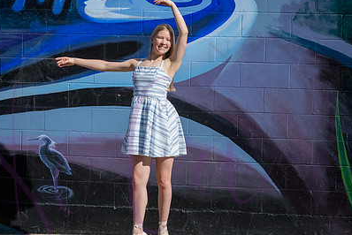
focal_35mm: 134
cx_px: 103
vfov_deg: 10.3
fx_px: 1311
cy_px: 95
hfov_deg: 15.2
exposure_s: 1/1000
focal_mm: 92
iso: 400
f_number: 9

***

> _TO-DO ITEM_
Omit the pictures, then set down all the remaining data exactly as given.

> _EXERCISE RESPONSE_
focal_35mm: 134
cx_px: 103
vfov_deg: 10.3
fx_px: 1311
cy_px: 95
hfov_deg: 15.2
exposure_s: 1/1000
focal_mm: 92
iso: 400
f_number: 9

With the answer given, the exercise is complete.